- **Required tasks**
(1) Reproduce the portion of the batch transfer article starting at "No. The contract" and ending at "batch transaction reverts.".
(2) In the batch transfer article, rewrite the paragraph beginning "Failed native amounts and unused fee" as a bulleted list that keeps its main facts.
(3) Translate this sentence from the batch transfer article into Spanish: "The batch transfer contract combines multiple transfers into one on-chain transaction, saving gas and time."
Reading text Block Start
Why Batch Transfer?
In Web3, there is a very common need: sending funds to multiple wallet addresses in one go. For example:
- Projects airdropping tokens to N users
- Teams batch-paying salaries
- DAOs distributing rewards to community members
If you transfer one by one, it wastes time and gas. A batch transfer contract solves this.
What Can the Batch Transfer Contract Do?
The contract supports batch transfers of both native tokens (ETH / BNB) and ERC20 tokens. It also provides:
- Automatic success/failure counting
- Automatic refunds (failed amounts stored in the contract)
- Fees charged only for successful transfers
Technical Implementation
1. Data Structure
Each transfer uses a simple Transfer struct:
struct Transfer {
address to; // Recipient address
uint256 amount; // Amount (wei or token smallest unit)
}The contract accepts a Transfer[] array and processes each entry sequentially.
2. Native Token Transfer (ETH/BNB)
Uses address.call{ value: amount }("") to send native tokens.
Each transfer runs independently. On failure, the revert reason is captured and execution continues to the next; the whole batch does not roll back.
3. ERC20 Transfer
Uses SafeERC20’s transferFrom. Users must approve the contract first.
Each transfer is wrapped in try/catch; a failure does not affect others.
4. Fee and Refund Logic
Fee formula: actualFee = perAddressFee × successCount
Fees are charged only for successful transfers. Failed native amounts and any overpaid fee are returned to msg.sender in the same transaction via a native transfer at the end of the call.
FAQ
1. Is batch transfer safe? Can funds get lost?
No. The contract processes transfers one by one. If one address fails, only that transfer is affected.
Failed native amounts and unused fee are refunded to your wallet in the same transaction. If your caller cannot receive native token (e.g. some contracts), the transaction may revert. Funds are not kept on the contract for a separate withdraw step.
2. How are fees calculated?
Fees are based on address count: perAddressFee × successful transfers.
Example:
Per-address fee: 0.00002 ETH 100 addresses → 100 × 0.00002 = 0.002 ETH
⚠️ Only successful transfers are charged. Failed ones are not.
3. When do refunds arrive?
Refunds are sent to your wallet in the same transaction, after successful transfers and fee payment to the fee collector.
If the refund transfer to msg.sender fails (e.g. recipient rejects ETH), the entire batch transaction reverts.
Summary
The batch transfer contract combines multiple transfers into one on-chain transaction, saving gas and time. It supports native and ERC20 tokens, charges only for successes, and auto-refunds failures—ideal for airdrops, payroll, and rewards.
Reading text Block End
Supplied data Block Start
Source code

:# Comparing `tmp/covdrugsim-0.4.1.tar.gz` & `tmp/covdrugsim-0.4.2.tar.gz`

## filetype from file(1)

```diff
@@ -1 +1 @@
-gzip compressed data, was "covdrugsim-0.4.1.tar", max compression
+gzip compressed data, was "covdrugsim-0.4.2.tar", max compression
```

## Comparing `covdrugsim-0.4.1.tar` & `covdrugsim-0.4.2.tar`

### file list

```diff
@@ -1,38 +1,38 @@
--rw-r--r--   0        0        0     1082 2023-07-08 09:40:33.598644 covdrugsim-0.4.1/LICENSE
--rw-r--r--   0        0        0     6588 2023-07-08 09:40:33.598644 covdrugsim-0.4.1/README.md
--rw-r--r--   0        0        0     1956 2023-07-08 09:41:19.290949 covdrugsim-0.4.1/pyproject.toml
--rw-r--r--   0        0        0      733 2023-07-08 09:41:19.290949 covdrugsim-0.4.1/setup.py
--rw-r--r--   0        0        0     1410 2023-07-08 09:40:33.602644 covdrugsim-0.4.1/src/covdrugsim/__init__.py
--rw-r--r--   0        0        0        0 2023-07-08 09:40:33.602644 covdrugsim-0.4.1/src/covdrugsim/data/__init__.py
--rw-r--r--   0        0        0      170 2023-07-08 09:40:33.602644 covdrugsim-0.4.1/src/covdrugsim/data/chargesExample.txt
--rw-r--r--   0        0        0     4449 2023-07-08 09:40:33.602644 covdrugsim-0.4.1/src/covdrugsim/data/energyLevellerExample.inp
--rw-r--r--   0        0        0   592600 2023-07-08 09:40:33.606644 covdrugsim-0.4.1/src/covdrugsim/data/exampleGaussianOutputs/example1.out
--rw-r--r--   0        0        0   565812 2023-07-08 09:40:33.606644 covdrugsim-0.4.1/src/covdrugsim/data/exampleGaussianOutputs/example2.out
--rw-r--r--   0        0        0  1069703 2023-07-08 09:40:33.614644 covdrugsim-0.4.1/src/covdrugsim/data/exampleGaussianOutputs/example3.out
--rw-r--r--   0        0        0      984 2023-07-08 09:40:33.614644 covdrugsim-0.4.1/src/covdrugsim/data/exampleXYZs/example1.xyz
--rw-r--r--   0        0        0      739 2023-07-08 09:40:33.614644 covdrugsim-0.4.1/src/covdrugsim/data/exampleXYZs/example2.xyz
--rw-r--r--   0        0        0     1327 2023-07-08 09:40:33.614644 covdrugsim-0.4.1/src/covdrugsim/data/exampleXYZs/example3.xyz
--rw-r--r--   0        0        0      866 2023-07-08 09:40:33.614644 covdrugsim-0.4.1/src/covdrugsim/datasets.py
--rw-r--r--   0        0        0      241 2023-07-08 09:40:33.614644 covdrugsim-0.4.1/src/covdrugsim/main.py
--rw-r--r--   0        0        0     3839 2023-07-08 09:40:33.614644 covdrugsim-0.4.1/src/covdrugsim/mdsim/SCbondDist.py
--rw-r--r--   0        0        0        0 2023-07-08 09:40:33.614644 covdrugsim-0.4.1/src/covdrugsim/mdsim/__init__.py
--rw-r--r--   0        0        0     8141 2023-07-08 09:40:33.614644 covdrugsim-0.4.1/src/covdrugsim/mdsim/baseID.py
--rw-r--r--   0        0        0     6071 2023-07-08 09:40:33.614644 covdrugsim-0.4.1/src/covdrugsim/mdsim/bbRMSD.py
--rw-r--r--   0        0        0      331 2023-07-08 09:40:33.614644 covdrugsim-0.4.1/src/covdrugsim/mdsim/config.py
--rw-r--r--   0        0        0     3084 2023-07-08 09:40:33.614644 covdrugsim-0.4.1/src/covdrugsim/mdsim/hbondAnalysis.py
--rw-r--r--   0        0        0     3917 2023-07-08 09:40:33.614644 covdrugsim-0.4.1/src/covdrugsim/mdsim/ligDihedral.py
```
Supplied data Block End
- **Per-task answers**
(1)
No. The contract processes transfers one by one. If one address fails, only that transfer is affected.
Failed native amounts and unused fee are refunded to your wallet in the same transaction. If your caller cannot receive native token (e.g. some contracts), the transaction may revert. Funds are not kept on the contract for a separate withdraw step.
2. How are fees calculated?
Fees are based on address count: perAddressFee × successful transfers.
Example:
Per-address fee: 0.00002 ETH 100 addresses → 100 × 0.00002 = 0.002 ETH
⚠️ Only successful transfers are charged. Failed ones are not.
3. When do refunds arrive?
Refunds are sent to your wallet in the same transaction, after successful transfers and fee payment to the fee collector.
If the refund transfer to msg.sender fails (e.g. recipient rejects ETH), the entire batch transaction reverts.

(2)
- Failed native amounts and unused fees are refunded to the sender's wallet in the same transaction.
- If the caller cannot receive native tokens, as with some contracts, the transaction may revert.
- Funds are not held in the contract for a separate withdrawal step.

(3) El contrato de transferencia por lotes combina varias transferencias en una sola transacción en cadena, lo que ahorra gas y tiempo.